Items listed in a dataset

- - - - -

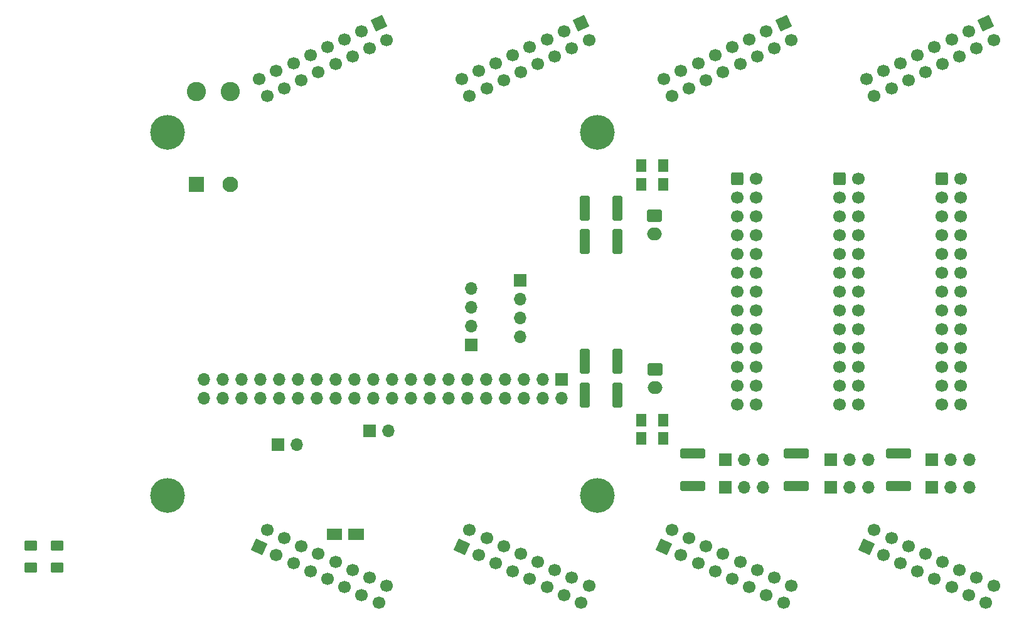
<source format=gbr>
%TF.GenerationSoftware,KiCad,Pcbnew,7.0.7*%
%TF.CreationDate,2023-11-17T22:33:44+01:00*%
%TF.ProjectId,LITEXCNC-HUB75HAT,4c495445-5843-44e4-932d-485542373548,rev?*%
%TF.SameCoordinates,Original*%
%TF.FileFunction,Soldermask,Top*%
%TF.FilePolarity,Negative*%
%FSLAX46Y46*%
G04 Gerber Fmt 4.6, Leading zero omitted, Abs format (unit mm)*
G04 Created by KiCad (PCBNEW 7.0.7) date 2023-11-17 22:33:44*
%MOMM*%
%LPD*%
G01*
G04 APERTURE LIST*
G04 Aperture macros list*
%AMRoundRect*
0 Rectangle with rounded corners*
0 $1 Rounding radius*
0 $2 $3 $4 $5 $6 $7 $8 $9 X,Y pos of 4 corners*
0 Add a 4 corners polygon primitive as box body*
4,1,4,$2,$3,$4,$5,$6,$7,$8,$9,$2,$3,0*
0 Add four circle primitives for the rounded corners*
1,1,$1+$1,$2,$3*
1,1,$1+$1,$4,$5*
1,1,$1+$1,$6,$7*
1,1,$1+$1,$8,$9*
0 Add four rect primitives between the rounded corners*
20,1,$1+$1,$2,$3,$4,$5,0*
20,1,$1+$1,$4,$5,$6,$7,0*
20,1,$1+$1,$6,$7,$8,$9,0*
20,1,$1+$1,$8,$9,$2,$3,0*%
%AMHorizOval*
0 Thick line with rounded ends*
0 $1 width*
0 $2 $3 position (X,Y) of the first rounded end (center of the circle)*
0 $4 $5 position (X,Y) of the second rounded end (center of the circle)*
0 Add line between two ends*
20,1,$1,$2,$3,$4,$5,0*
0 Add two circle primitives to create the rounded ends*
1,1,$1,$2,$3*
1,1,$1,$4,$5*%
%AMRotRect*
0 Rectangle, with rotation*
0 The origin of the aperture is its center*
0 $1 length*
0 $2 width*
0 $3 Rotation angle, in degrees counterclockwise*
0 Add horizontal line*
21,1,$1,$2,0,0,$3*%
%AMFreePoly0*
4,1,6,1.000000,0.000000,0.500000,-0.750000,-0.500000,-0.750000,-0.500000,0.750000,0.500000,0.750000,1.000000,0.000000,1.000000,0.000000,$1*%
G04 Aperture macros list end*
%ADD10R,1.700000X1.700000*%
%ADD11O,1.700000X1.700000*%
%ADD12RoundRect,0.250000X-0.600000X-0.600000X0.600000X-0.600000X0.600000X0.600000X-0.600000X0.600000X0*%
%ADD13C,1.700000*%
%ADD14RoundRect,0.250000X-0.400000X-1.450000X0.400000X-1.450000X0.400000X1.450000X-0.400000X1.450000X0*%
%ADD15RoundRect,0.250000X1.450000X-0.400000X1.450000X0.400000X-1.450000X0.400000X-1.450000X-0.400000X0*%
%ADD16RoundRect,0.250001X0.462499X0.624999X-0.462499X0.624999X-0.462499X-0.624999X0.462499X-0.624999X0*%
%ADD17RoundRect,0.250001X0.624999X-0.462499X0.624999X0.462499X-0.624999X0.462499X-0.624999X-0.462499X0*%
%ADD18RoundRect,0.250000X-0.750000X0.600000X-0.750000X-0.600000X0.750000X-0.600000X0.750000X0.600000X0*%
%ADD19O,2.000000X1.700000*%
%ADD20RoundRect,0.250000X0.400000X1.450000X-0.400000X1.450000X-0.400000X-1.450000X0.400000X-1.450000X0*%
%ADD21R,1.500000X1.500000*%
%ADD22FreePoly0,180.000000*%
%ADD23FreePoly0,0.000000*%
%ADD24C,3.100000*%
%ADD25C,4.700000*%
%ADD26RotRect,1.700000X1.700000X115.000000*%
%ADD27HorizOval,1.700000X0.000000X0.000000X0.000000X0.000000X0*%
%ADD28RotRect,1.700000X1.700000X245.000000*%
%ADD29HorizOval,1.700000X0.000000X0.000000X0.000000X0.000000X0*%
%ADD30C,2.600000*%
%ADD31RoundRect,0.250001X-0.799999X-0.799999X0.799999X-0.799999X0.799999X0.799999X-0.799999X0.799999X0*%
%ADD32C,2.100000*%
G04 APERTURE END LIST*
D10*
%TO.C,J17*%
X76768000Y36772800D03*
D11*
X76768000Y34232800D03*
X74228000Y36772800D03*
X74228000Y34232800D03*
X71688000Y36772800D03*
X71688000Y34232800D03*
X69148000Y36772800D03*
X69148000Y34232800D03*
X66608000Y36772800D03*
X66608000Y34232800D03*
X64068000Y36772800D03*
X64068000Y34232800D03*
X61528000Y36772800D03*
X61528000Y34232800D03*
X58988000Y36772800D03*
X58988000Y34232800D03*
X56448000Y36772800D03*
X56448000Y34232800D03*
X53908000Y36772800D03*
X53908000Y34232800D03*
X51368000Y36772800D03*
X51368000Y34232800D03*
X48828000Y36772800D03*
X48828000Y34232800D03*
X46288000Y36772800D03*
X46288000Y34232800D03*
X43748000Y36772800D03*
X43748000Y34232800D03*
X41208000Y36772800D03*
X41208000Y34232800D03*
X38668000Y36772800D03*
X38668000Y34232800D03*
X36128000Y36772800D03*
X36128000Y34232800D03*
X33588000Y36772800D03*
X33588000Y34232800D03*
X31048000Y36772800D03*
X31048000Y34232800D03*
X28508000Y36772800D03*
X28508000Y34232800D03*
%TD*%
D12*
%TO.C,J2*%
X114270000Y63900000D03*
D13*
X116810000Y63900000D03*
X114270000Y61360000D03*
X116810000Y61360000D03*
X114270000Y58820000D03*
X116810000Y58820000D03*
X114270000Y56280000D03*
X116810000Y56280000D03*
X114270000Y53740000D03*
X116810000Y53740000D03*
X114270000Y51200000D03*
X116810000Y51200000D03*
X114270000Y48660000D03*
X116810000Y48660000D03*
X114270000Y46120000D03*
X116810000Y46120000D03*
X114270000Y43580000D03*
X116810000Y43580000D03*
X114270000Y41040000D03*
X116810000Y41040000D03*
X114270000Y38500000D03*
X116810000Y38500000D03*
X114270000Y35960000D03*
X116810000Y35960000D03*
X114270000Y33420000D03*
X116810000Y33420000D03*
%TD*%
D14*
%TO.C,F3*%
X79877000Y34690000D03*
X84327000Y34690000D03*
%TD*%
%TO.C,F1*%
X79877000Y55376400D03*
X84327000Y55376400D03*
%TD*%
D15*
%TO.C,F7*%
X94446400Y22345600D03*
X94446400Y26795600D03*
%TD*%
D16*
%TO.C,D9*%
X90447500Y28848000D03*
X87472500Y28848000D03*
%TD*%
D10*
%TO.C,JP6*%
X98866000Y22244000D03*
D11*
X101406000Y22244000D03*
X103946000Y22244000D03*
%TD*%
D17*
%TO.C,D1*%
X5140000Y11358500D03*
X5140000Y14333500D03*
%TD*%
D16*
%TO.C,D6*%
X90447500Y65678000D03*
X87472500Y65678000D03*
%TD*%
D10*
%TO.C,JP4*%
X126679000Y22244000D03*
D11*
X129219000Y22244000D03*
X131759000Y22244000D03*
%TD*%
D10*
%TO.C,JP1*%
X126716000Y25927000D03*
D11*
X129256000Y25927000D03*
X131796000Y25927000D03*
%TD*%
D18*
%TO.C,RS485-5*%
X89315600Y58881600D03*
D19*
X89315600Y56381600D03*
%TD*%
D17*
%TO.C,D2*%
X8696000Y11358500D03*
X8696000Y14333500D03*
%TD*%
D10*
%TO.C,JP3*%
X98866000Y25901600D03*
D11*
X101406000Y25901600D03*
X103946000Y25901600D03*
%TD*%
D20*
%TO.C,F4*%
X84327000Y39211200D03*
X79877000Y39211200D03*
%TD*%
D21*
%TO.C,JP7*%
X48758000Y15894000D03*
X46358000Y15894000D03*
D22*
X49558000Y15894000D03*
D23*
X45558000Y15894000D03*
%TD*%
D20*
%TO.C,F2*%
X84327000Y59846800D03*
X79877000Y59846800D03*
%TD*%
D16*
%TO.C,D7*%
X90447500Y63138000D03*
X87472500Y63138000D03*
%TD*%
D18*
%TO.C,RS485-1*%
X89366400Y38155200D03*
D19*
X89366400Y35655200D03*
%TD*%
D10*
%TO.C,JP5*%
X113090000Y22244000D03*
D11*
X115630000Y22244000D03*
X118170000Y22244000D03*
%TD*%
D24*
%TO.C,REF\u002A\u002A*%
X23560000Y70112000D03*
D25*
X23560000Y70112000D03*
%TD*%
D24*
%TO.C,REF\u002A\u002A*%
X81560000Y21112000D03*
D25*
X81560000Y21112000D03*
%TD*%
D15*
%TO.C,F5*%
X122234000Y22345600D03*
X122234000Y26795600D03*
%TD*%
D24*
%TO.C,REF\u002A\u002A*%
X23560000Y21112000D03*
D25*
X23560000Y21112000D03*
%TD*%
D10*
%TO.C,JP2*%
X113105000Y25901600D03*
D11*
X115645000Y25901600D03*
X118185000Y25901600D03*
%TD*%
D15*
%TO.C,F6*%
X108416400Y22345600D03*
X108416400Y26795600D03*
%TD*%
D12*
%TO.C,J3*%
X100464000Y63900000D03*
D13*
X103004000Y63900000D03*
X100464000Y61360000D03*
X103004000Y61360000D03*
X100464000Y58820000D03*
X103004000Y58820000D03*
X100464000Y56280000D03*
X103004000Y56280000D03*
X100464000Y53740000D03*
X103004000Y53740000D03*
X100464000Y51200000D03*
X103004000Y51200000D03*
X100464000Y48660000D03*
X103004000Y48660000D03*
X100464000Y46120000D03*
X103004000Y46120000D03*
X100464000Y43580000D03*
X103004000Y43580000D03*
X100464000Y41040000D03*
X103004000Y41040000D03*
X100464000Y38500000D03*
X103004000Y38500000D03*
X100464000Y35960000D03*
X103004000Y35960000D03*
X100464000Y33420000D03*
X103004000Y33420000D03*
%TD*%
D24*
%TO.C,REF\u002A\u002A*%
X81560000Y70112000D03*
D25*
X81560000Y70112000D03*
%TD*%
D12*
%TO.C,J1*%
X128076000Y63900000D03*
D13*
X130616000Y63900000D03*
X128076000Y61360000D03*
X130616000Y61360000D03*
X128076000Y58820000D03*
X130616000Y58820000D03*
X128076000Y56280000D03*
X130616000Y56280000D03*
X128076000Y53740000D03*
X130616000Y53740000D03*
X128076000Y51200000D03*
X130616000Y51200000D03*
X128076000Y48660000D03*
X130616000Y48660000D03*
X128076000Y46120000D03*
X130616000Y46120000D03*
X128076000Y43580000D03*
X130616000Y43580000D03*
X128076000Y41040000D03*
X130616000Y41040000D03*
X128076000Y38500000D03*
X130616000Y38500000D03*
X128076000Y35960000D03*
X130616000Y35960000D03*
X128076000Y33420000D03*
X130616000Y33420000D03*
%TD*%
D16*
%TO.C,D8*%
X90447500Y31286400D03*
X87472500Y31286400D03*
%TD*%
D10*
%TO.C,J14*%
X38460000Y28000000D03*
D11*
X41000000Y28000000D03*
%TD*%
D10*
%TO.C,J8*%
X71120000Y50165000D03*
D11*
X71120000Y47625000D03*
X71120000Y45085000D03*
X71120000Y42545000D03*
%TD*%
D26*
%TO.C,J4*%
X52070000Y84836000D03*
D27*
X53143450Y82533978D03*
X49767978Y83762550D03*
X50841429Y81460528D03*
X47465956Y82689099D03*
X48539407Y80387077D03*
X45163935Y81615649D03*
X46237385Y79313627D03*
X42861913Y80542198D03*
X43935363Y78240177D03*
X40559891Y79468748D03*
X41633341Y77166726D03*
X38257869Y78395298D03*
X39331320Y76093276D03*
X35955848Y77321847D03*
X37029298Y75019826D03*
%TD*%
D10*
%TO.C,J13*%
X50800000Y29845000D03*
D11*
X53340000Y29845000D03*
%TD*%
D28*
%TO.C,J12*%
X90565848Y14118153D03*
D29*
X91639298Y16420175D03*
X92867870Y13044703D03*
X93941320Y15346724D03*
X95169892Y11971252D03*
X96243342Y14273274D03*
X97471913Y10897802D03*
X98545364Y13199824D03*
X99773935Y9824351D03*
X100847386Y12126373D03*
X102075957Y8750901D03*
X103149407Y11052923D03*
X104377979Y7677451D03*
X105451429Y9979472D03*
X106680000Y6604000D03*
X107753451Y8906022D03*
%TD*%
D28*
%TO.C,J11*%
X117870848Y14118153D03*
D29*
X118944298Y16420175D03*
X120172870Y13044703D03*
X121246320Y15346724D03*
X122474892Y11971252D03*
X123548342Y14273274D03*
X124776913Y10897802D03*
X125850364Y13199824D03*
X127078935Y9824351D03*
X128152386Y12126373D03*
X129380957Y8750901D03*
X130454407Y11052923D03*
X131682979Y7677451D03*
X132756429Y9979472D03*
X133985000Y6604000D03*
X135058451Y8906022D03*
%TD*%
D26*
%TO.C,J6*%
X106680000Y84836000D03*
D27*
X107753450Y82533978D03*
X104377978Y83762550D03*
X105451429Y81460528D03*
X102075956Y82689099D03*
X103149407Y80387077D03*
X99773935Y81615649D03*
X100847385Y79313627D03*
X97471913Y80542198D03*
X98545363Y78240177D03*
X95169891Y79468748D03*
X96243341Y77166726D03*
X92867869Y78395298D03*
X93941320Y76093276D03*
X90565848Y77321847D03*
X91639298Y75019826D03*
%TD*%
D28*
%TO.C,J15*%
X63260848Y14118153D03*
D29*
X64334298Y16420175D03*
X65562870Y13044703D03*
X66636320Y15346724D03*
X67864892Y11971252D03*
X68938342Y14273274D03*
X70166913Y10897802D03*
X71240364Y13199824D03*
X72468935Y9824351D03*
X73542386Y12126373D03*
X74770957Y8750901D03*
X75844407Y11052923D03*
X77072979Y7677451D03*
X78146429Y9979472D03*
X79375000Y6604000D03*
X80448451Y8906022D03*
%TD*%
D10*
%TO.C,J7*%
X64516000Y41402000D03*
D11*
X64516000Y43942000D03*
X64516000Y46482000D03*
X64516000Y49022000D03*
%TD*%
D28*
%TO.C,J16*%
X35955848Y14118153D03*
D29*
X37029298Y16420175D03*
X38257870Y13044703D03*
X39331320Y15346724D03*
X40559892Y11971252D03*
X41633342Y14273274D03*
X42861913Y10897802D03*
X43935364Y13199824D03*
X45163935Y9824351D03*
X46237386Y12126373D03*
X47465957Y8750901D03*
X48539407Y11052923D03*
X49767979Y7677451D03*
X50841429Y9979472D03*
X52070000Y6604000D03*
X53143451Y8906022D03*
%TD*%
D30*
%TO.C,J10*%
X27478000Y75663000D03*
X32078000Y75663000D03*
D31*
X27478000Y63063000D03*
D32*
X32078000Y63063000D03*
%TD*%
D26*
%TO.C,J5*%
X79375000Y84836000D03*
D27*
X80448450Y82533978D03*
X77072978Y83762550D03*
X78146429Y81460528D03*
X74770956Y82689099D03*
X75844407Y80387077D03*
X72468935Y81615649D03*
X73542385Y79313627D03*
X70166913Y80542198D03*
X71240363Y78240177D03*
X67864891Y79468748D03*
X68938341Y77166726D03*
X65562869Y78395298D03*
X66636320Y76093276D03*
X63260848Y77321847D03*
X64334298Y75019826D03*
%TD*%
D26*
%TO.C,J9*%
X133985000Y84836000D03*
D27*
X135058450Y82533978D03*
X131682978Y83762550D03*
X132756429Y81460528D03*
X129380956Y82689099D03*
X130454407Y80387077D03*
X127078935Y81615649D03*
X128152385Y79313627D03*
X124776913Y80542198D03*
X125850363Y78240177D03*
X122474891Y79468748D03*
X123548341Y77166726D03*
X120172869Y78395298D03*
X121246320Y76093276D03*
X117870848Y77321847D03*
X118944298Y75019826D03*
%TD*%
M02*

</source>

- - - - -

**Written task:**
The response should consist of the number of lines in the data that hold the word "KiCad", with nothing added.

**Exercise output:**
2